■ **EXTRACTED INFORMATION**:

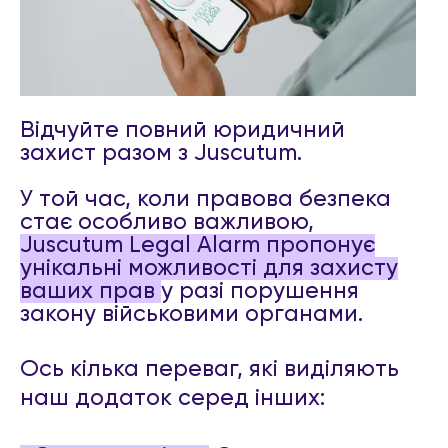
Відчуйте повний юридичний
захист разом з Juscutum.
У той час, коли правова безпека
стає особливо важливою,
Juscutum Legal Alarm пропонує
унікальні можливості для захисту
ваших прав
у разі порушення
закону військовими органами.
Ось кілька переваг, які виділяють
наш додаток серед інших:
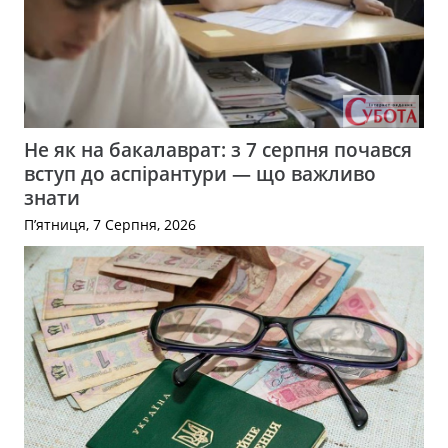
Не як на бакалаврат: з 7 серпня почався
вступ до аспірантури — що важливо
знати
П’ятниця, 7 Серпня, 2026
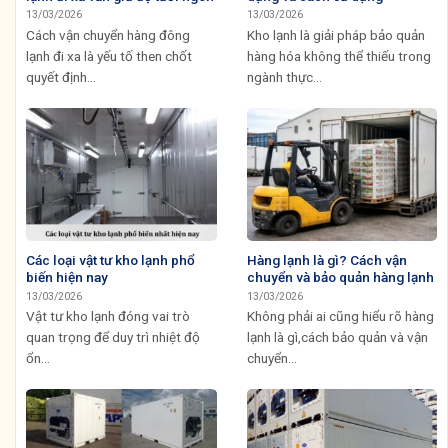
13/03/2026
13/03/2026
Cách vận chuyển hàng đông
Kho lạnh là giải pháp bảo quản
lạnh đi xa là yếu tố then chốt
hàng hóa không thể thiếu trong
quyết định...
ngành thực...
Các loại vật tư kho lạnh phổ
Hàng lạnh là gì? Cách vận
biến hiện nay
chuyển và bảo quản hàng lạnh
13/03/2026
13/03/2026
Vật tư kho lạnh đóng vai trò
Không phải ai cũng hiểu rõ hàng
quan trọng để duy trì nhiệt độ
lạnh là gì,cách bảo quản và vận
ổn...
chuyển...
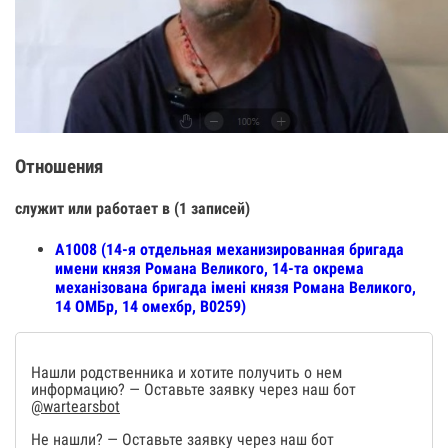
Отношения
служит или работает в (1 записей)
А1008 (14-я отдельная механизированная бригада
имени князя Романа Великого, 14-та окрема
механізована бригада імені князя Романа Великого,
14 ОМБр, 14 омехбр, В0259)
Нашли родственника и хотите получить о нем
информацию? — Оставьте заявку через наш бот
@wartearsbot
Не нашли? — Оставьте заявку через наш бот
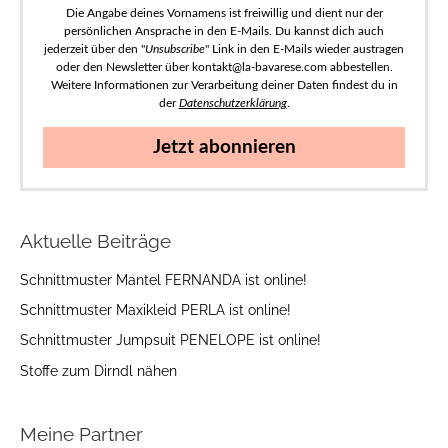
Die Angabe deines Vornamens ist freiwillig und dient nur der
persönlichen Ansprache in den E-Mails. Du kannst dich auch
jederzeit über den "
Unsubscribe
" Link in den E-Mails wieder austragen
oder den Newsletter über kontakt@la-bavarese.com abbestellen.
Weitere Informationen zur Verarbeitung deiner Daten findest du in
der
Datenschutzerklärung
.
Jetzt abonnieren
Aktuelle Beiträge
Schnittmuster Mantel FERNANDA ist online!
Schnittmuster Maxikleid PERLA ist online!
Schnittmuster Jumpsuit PENELOPE ist online!
Stoffe zum Dirndl nähen
Meine Partner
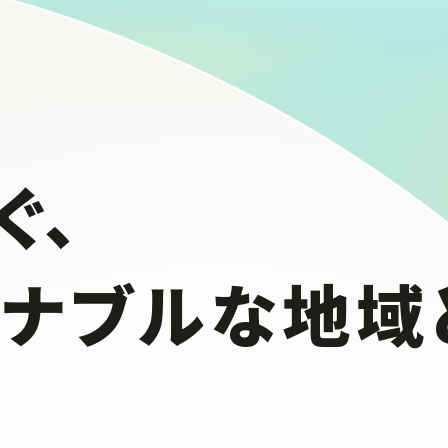
ぐ、
テナブルな
地域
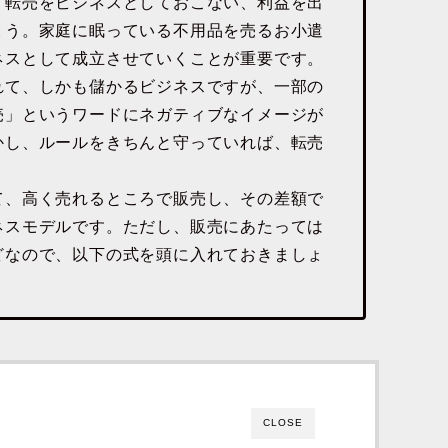
「転売をビジネスとしておこない、利益を出
ょう。家庭に眠っている不用品を売るお小遣
ネスとして成立させていくことが重要です。
れて、しかも儲かるビジネスですが、一部の
売」というワードにネガティブなイメージが
かし、ルールをきちんと守っていれば、転売
て、高く売れるところで販売し、その差額で
ネスモデルです。ただし、販売にあたっては
どなので、以下の式を頭に入れておきましょ
CLOSE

■ **PROBLEM DETAILS**:
From the records above, copy every line that holds the word "бригада".

■ **TASK SOLUTION**:
А1008 (14-я отдельная механизированная бригада
механізована бригада імені князя Романа Великого,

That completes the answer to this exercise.